- [TASK STATEMENT] Look below for the line holding "right wrist: (283, 320)" and the line holding "right ear: (197, 150)". Repeat those two and everything between, exactly.
========================================================================
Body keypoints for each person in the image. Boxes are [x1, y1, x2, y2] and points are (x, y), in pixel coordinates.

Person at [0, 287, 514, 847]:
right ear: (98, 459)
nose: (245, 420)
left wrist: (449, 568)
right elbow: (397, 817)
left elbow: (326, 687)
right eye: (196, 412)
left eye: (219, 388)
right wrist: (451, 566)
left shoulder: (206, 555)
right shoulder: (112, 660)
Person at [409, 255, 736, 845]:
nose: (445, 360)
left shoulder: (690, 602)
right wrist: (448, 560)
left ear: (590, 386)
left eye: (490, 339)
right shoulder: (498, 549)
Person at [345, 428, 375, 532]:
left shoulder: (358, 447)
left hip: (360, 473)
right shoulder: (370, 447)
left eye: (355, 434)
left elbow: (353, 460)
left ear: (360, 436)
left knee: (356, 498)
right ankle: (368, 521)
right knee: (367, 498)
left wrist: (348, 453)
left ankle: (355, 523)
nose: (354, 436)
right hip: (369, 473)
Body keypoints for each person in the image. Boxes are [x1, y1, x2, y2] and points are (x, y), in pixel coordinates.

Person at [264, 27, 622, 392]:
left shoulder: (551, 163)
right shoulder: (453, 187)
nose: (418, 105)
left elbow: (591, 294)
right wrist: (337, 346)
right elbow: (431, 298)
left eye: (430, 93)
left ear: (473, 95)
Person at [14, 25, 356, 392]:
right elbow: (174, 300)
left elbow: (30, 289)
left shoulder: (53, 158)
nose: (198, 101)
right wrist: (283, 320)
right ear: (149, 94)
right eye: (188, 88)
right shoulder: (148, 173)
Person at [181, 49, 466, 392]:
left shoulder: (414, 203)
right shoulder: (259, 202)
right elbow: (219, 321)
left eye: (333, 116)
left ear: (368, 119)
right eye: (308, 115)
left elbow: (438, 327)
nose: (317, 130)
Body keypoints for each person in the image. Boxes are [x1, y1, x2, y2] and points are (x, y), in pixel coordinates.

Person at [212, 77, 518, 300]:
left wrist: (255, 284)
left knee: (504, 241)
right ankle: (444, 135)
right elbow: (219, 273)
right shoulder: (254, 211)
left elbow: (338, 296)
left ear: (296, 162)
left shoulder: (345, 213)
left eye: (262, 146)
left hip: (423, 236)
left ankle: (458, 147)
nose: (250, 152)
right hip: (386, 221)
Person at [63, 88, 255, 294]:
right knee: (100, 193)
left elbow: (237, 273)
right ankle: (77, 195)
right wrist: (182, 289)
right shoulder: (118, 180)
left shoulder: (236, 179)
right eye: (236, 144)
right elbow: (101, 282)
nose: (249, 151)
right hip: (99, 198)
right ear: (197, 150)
========================================================================
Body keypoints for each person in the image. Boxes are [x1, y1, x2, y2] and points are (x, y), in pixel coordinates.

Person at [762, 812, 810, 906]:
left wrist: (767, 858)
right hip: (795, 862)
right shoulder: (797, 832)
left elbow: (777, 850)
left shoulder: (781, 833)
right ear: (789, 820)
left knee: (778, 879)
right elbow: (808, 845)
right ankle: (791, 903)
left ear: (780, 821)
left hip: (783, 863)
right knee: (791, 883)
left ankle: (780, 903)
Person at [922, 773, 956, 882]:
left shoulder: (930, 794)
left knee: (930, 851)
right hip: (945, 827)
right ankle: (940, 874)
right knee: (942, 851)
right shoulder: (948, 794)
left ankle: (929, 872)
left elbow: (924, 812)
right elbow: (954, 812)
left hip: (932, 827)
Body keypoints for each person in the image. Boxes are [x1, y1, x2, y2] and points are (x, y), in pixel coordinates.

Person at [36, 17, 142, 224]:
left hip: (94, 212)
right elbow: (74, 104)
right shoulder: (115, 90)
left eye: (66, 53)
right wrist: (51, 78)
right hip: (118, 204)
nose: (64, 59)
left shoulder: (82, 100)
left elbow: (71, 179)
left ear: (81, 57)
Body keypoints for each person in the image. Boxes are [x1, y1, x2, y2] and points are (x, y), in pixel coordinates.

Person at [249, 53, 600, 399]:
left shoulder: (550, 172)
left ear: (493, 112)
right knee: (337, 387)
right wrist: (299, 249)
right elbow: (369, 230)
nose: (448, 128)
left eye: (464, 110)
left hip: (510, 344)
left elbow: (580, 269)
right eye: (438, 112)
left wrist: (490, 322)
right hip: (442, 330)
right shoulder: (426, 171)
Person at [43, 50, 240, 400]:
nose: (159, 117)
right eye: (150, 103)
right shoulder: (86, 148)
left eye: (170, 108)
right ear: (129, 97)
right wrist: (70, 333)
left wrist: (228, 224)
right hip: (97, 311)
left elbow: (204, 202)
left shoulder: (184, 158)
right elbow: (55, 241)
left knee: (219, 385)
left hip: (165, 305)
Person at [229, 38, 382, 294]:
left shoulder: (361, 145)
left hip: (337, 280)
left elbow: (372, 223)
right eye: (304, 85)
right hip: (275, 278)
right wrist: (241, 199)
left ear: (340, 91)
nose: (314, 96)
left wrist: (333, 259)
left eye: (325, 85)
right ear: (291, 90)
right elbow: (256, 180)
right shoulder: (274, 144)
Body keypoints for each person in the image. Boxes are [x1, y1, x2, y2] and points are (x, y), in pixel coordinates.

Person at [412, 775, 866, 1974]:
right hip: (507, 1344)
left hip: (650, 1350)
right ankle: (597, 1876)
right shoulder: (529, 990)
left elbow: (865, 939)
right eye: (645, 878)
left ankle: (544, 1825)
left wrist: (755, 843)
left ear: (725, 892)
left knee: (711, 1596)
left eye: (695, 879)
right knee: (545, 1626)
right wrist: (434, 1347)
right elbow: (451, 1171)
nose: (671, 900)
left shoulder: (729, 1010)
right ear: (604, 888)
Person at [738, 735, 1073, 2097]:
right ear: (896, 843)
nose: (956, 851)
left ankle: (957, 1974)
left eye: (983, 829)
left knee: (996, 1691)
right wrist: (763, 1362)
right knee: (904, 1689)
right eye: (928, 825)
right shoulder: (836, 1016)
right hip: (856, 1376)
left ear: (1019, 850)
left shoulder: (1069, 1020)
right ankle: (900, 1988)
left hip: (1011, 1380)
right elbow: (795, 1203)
========================================================================
- [FINAL ANSWER]
right wrist: (283, 320)
right ear: (149, 94)
right eye: (188, 88)
right shoulder: (148, 173)
Person at [181, 49, 466, 392]:
left shoulder: (414, 203)
right shoulder: (259, 202)
right elbow: (219, 321)
left eye: (333, 116)
left ear: (368, 119)
right eye: (308, 115)
left elbow: (438, 327)
nose: (317, 130)
Body keypoints for each person in the image. Boxes are [x1, y1, x2, y2] and points are (x, y), in pixel coordinates.

Person at [212, 77, 518, 300]:
left wrist: (255, 284)
left knee: (504, 241)
right ankle: (444, 135)
right elbow: (219, 273)
right shoulder: (254, 211)
left elbow: (338, 296)
left ear: (296, 162)
left shoulder: (345, 213)
left eye: (262, 146)
left hip: (423, 236)
left ankle: (458, 147)
nose: (250, 152)
right hip: (386, 221)
Person at [63, 88, 255, 294]:
right knee: (100, 193)
left elbow: (237, 273)
right ankle: (77, 195)
right wrist: (182, 289)
right shoulder: (118, 180)
left shoulder: (236, 179)
right eye: (236, 144)
right elbow: (101, 282)
nose: (249, 151)
right hip: (99, 198)
right ear: (197, 150)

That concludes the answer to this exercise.